**Action item a:** Reproduce the passage on noxious weeds from "But there is" up to and including "plants to grow.", changing "riverbank" to "lakeshore".

**Page extract:**
But there is an intruder in the midst.

A swath of bright-green, veined leaves, kidney-shaped around a central stem, with rounded, saw-toothed edges. It's early in the season, so they're still short. But they've spread broadly.

This is garlic mustard, a Washington state Class A noxious weed. Left to its own devices, it will take over this riverbank. It will spread like wildfire. It will win the battle for soil, for nutrients, for light, for space. It will exude phytochemicals, disrupting the relationship between the roots of other plants and beneficial fungi in the soil, making it even more difficult for other plants to grow.

Its seeds, which can survive for 10 years, will spread farther, carried by foot, by wind, by floodwaters.

It will choke out the harmonious ecosystem that thrives here.

Washington has 38 species of Class A noxious weeds — invasive plant species  that have gained a toehold in the state and, if allowed to spread, would threaten local crops, ecosystems and habitats. Washington has laws to control noxious weeds that were passed before Washington became a state.  All but one county has its own noxious weed control board to monitor for new weeds and help limit their spread.

King County spends around $4 million a year trying to control these invasive plants as part of the King County Noxious Weed Control Program.

Farmers, orchards and ranchers spend millions more trying to control noxious weeds, and they lose millions in potential production.

It is a never-ending battle, not quite futile, but one where victories are usually temporary and unsung, while losses are permanent and showcase themselves on every available inch of soil across the state.

"Unkillable ghosts"

The story of Washington's first declared noxious weed is emblematic of the difficulty in controlling their spread.

Canada thistle, a spindly purple-flowered weed native to southeastern Europe, likely came to North America in the 1600s in a batch of contaminated seed or in the ballast of a ship.

It spread quickly. Its roots can spread up to 12 feet a year, each plant can produce up to 5,000 seeds and seeds can survive for 22 years. It creates dense clusters that crowd out native plants and crops.

In 1881, Washington's territorial government passed its first noxious weed law, to try to control the spread of Canada thistle.

Today, 140 years later, Canada thistle is a Class C noxious weed in Washington. The lower class does not mean it spreads slower or is less harmful than Class A or Class B weeds. Rather, it basically means the battle has been lost.

All noxious weeds are invasive and harmful. Class A weeds are still very limited in their spread, so to try to keep it that way, they are given highest priority. Counties and private landowners are required by law to eradicate Class A weeds. Class B weeds are widespread in some parts of the state, but still limited in others. Counties try to contain them. Class C weeds are everywhere.

"It's counterintuitive, you see, 'Oh my gosh they're everywhere, we need to do something,'" said Janet Spingath, the Western Washington representative on the state Noxious Weed Control Board. "We'd love to eradicate those, but it's just not possible."

The board updates the state's list of noxious weeds each year, with suggestions from the public, review by scientists, debate and votes. There are currently 155 state-designated noxious weeds across the three classes.

Some are tasty. The blackberry bushes clogging the alley with an impenetrable thicket of thorns? Noxious weed.

Some are pretty. The scotch broom, lighting up highway hillsides with blazing yellow blooms? Noxious weed.

**Action item b:** Pull out each line of the listing that contains the word "important".

**Material for this task:**
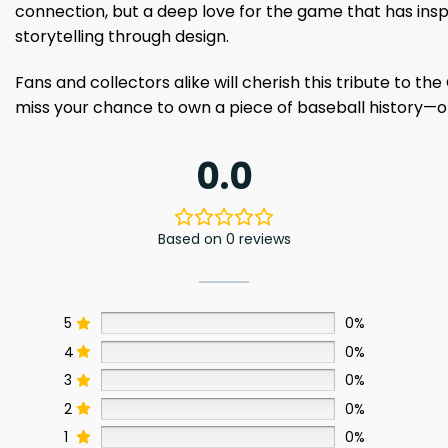
connection, but a deep love for the game that has insp
storytelling through design.
Fans and collectors alike will cherish this tribute to th
miss your chance to own a piece of baseball history—o
0.0
Based on 0 reviews
5
0%
4
0%
3
0%
2
0%
1
0%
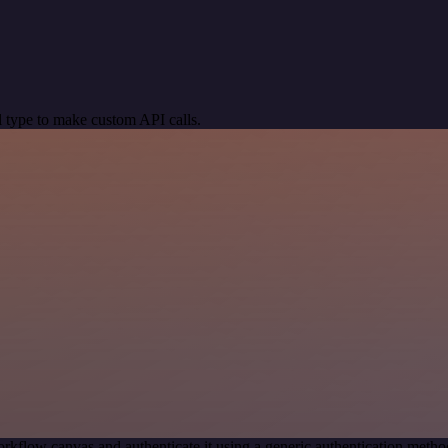
 type to make custom API calls.
rkflow canvas and authenticate it using a generic authentication m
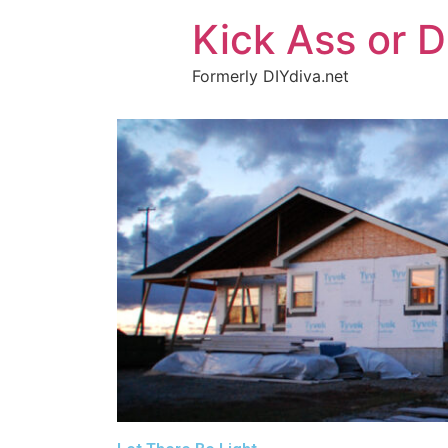
Kick Ass or D
Formerly DIYdiva.net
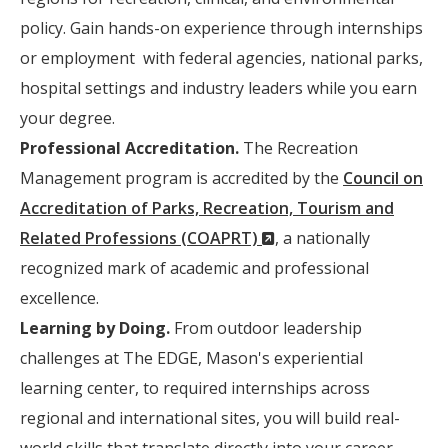
policy. Gain hands-on experience through internships
or employment with federal agencies, national parks,
hospital settings and industry leaders while you earn
your degree.
Professional Accreditation.
The Recreation
Management program is accredited by the
Council on
Accreditation of Parks, Recreation, Tourism and
(New
Related Professions (COAPRT)
, a nationally
Window)
recognized mark of academic and professional
excellence.
Learning by Doing.
From outdoor leadership
challenges at The EDGE, Mason's experiential
learning center, to required internships across
regional and international sites, you will build real-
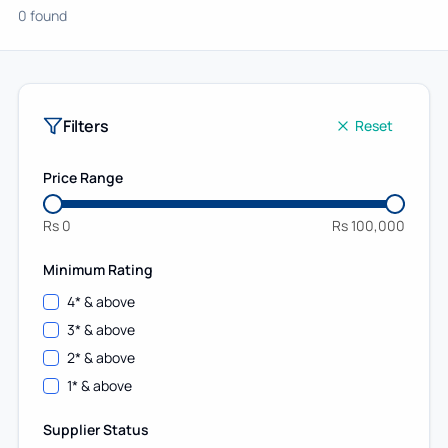
0 found
Filters
Reset
Price Range
Rs
0
Rs
100,000
Minimum Rating
4
* & above
3
* & above
2
* & above
1
* & above
Supplier Status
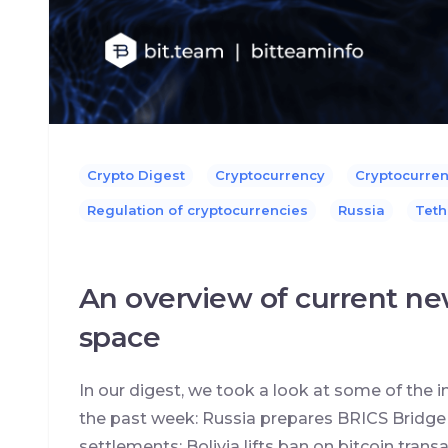
Crypto Digest
Cryptocurrency
Cryptocurre
Regulation of cryptocurrencies
Russia
Teth
An overview of current ne
space
In our digest, we took a look at some of the
the past week: Russia prepares BRICS Bridge p
settlements; Bolivia lifts ban on bitcoin tran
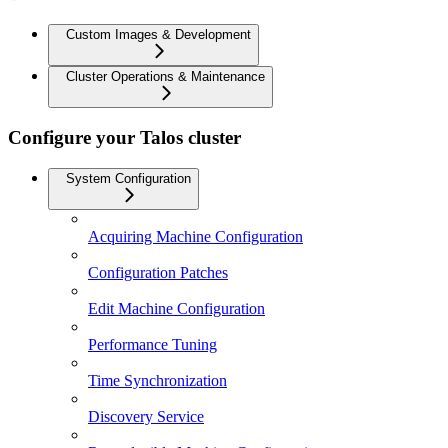
Custom Images & Development
Cluster Operations & Maintenance
Configure your Talos cluster
System Configuration
Acquiring Machine Configuration
Configuration Patches
Edit Machine Configuration
Performance Tuning
Time Synchronization
Discovery Service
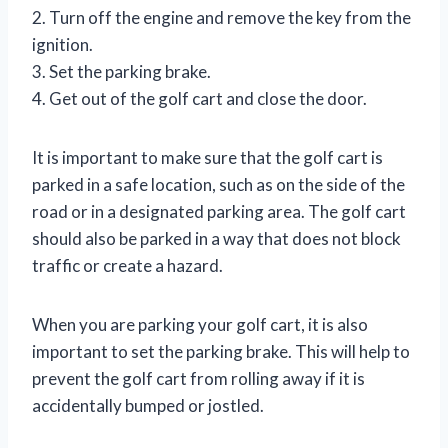
2. Turn off the engine and remove the key from the
ignition.
3. Set the parking brake.
4. Get out of the golf cart and close the door.
It is important to make sure that the golf cart is
parked in a safe location, such as on the side of the
road or in a designated parking area. The golf cart
should also be parked in a way that does not block
traffic or create a hazard.
When you are parking your golf cart, it is also
important to set the parking brake. This will help to
prevent the golf cart from rolling away if it is
accidentally bumped or jostled.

**Problem solution a:**
But there is an intruder in the midst.

A swath of bright-green, veined leaves, kidney-shaped around a central stem, with rounded, saw-toothed edges. It's early in the season, so they're still short. But they've spread broadly.

This is garlic mustard, a Washington state Class A noxious weed. Left to its own devices, it will take over this lakeshore. It will spread like wildfire. It will win the battle for soil, for nutrients, for light, for space. It will exude phytochemicals, disrupting the relationship between the roots of other plants and beneficial fungi in the soil, making it even more difficult for other plants to grow.

**Problem solution b:**
It is important to make sure that the golf cart is
important to set the parking brake. This will help to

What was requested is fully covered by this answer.